What shattered her faith in the company, and compelled her and Weinstein to leave the wirehouse, was the auction rate securities crisis in early 2008. Her clients had a total of $26 million invested in the securities-assets they would eventually get back after settlements were concluded-but Wilkes felt that, in hindsight, UBS did not fully disclose the true nature of the investments.

Based on some of the internal correspondence that was unearthed after the crisis hit, Wilkes says, "I just saw the firm protecting themselves at the expense of the client."

She and Weinstein formed Weinstein Wilkes Financial Group LLC in Fort Meyers, Fla., with about $400 million under management and with Raymond James as their broker-dealer, in August 2008. What she found, to her surprise, was that transitioning to an independent RIA wasn't as bad as the wirehouse "horror stories" indicated it would be.

The compensation, she says, is about the same. At UBS, advisors could expect a payout of 30% to 35%. As an independent, it's 85% to 95%, but that doesn't include the cost of running the business.

Also, the security blanket and the potential clients that came with working at a brand-name wirehouse were less relevant than several years earlier, she says. The nation's financial collapse took care of that.

"That benefit sort of vanished overnight," Wilkes says.

Byrne of UBS counters that the wirehouse was a leader in the way it responded to the auction rate crisis. The wirehouse, she notes, supported the auctions longer than any other firm and was the first to provide accurate market pricing and loans at 100% par value to clients.

"Our settlement applied to all our client holdings-private, corporate and institutional," Byrne says. "This allowed us to draw the issue to a close, unlike some competitors who had and may still have outstanding issues related to their institutional and corporate client base.

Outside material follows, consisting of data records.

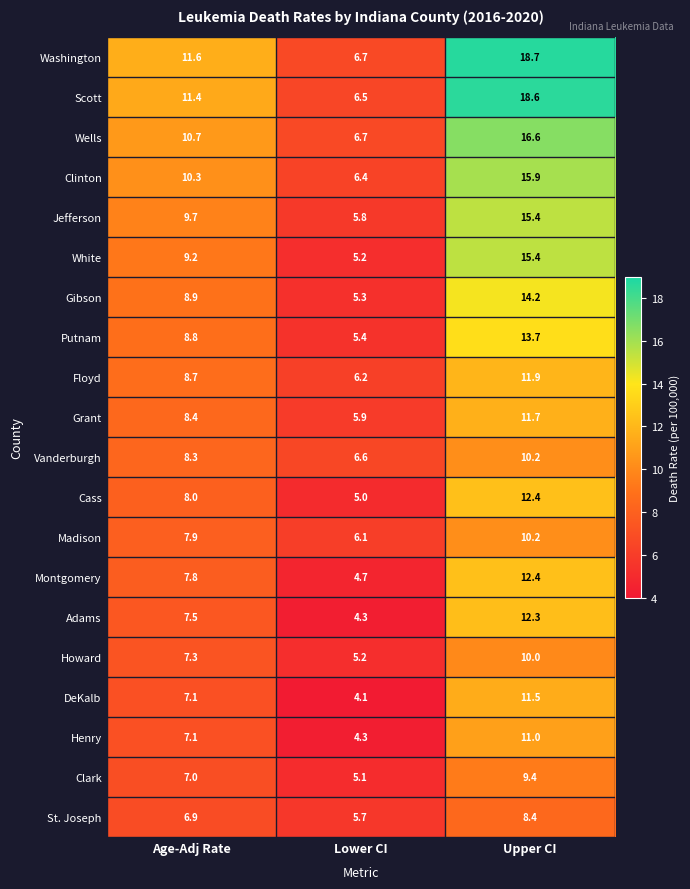

List the labels in order of Clinton value, largest first.

Upper CI, Age-Adj Rate, Lower CI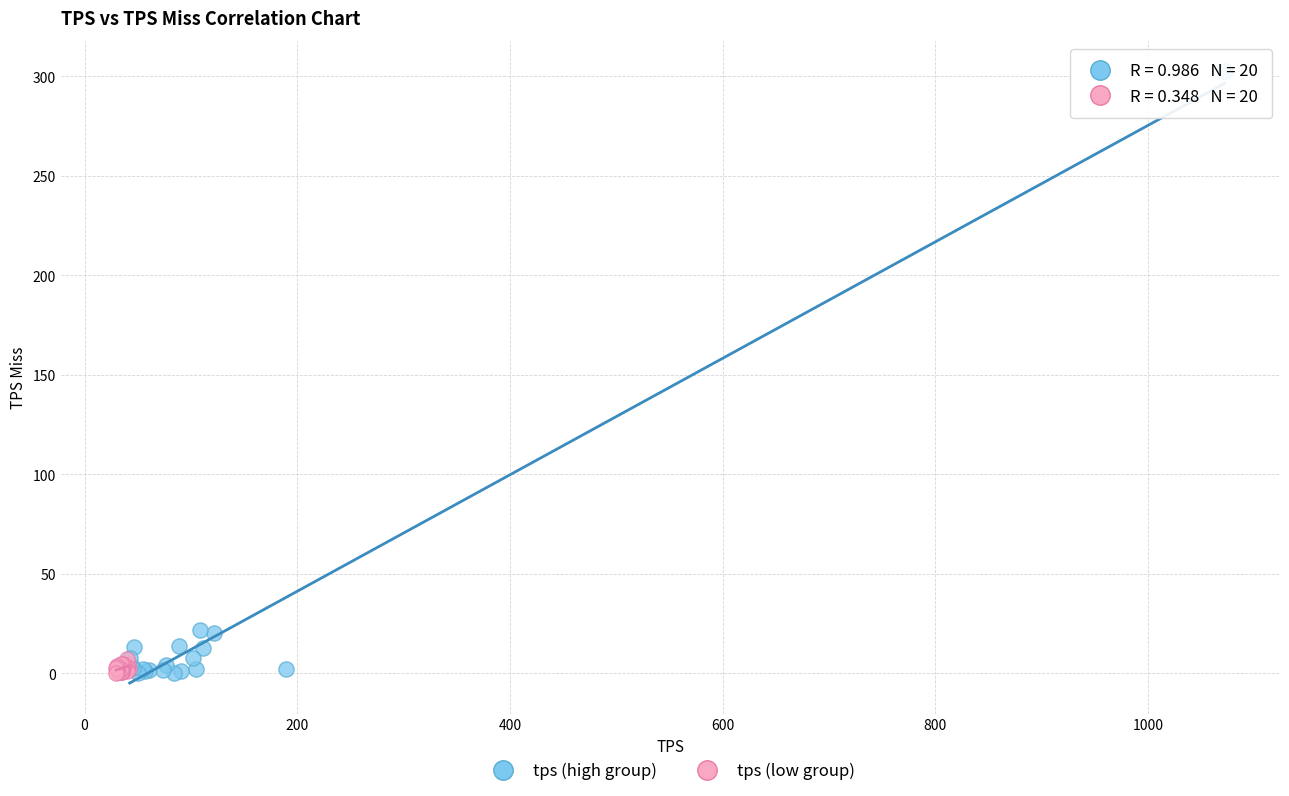

Which series reaches the maximum Y coordinate?

tps (high group)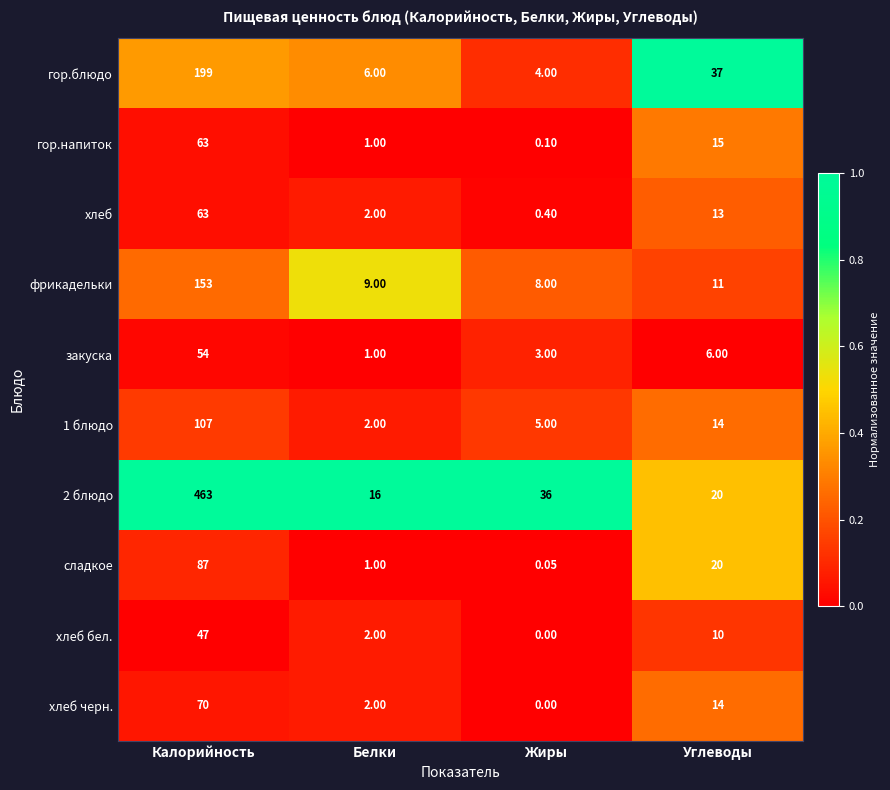

Where does the 1 блюдо series first go above 14?

Калорийность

Edgar Parrish, who along with his wife Katherine, broke from Merrill Lynch in August 2009 to form his own RIA, Parrish & Company Private Wealth Management LLC in Bethesda, Md., also sees a permanent change in the financial services landscape-and the attitudes clients and advisors have about the big investment banks.

"I think that there are certainly some advantages to size, but I also think that can be a disadvantage," he says. "We've now seen how a few people and a few decisions can send a big firm into the arms of a purchaser."